_Article_.
=====

Mashiro n'est pas une tête brûlée ; il est fermement convaincu qu'on réussit sa vie en décrochant un travail propre à s'assurer une existence confortable et ordinaire au possible. A l'âge où ses copains de collège rêvent leur vie d'adulte sans se soucier du chemin à parcourir jusque là, lui n'est pas très pressé d'y parvenir, et pour cause : il est déjà blasé et le grain de folie qu'il a peut-être eu dans ses jeunes années s'est éteint. Alors, bien sûr, Mashiro est doué pour le dessin et peut même se vanter d'avoir remporté des prix pour ses oeuvres, à l'école primaire. Bien sûr, il continue à gribouiller des personnages dans la marge de son cahier, pendant les cours. Mais de là à cultiver son art pour en faire son métier, plus tard... Puisque les rêves sont voués à rester des rêves, pourquoi faudrait-il s'y accrocher ?

=====

_Consignes_.
• 1. Résumez en deux phrases le texte sur Mashiro.
• 2. Poursuivez le texte sur Mashiro à partir de sa dernière phrase.

_Données fournies_.
=====

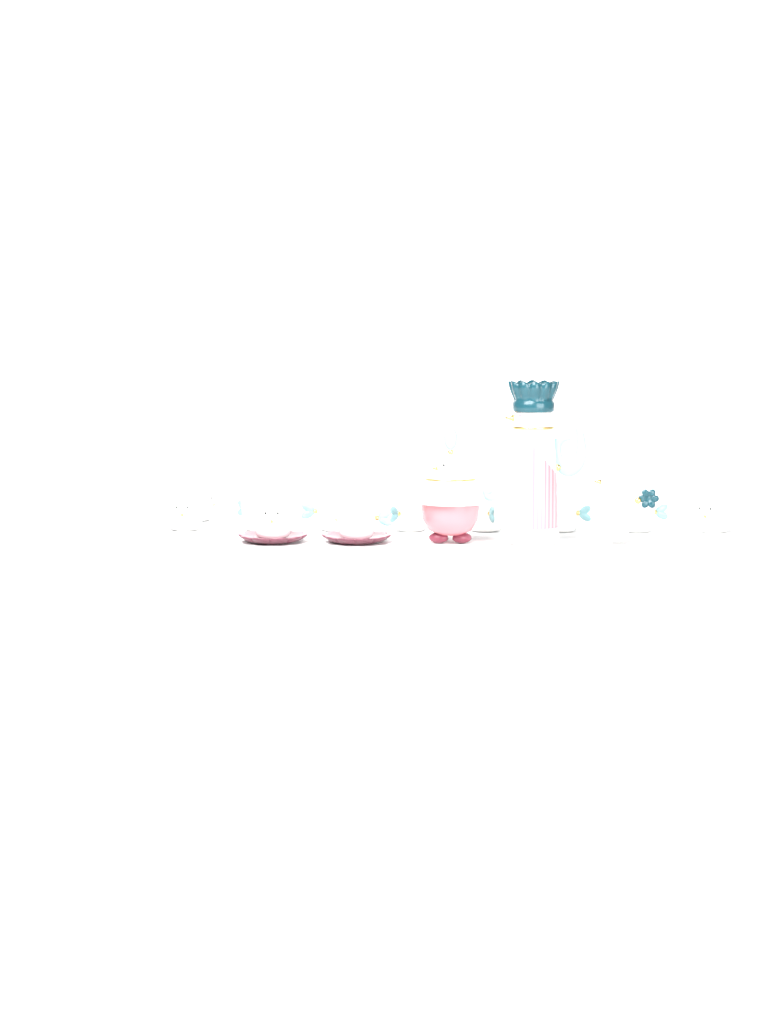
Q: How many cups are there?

=====

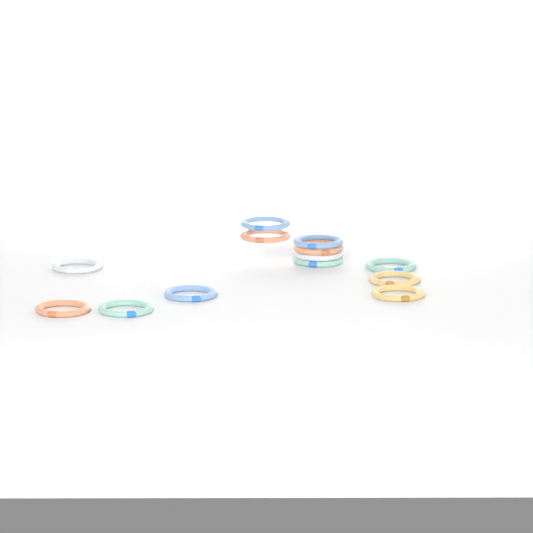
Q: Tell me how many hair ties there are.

=====

_Résultats finaux_.
• 1. Mashiro, un collégien déjà blasé, est convaincu qu'on réussit sa vie en décrochant un travail qui assure une existence confortable et ordinaire. Bien qu'il soit doué pour le dessin, qu'il ait remporté des prix à l'école primaire et qu'il gribouille encore des personnages en cours, il n'envisage pas d'en faire son métier, puisque pour lui les rêves sont voués à rester des rêves.

• 2.
Pas du tout tête brûlée mais un peu tête en l'air, Mashiro oublie son cahier de maths au collège, un soir, et évidement il ne s'en aperçoit qu'en rentrant chez lui. Il part aussitôt le récupérer dans la salle de cours et le trouve non pas sur sa table, mais dans les mains de Takagi, LA tronche de la classe. Ce dernier reconnaît avoir feuilleté le cahier oublié et le complimente sur ses qualités de dessinateur. La situation le gêne quelque peu car les deux garçons ne s'adressent pas spécialement la parole et de plus, Mashiro a tiré le portrait d'Azuki, la fille avec qui il voudrait bien sortir. Mais Takagi le met à l'aise, car il a un deal à lui proposer : former à eux deux un binome de mangaka, en tirant profit de leurs points forts respectifs. Il écrira le scénario tandis que son équipier dessinera.  




Tout d'abord, Mashiro refuse en bloc. Il sait à quel point la vie d'artiste peut être cruelle, lui qui a un oncle mangaka ; ou plutôt avait, car le pauvre homme est mort de surmenage avant de terminer son oeuvre et après avoir traversé des années de solitude laborieuses pour bien peu de reconnaissance. Contrairement à Takagi, il a une connaissance lucide et désenchantée du monde de l'édition. Mais petit à petit, il se laisse séduire par l'optimisme et la motivation du premier de la classe...


Rêves, destin, sagesse parentale : qui croire ?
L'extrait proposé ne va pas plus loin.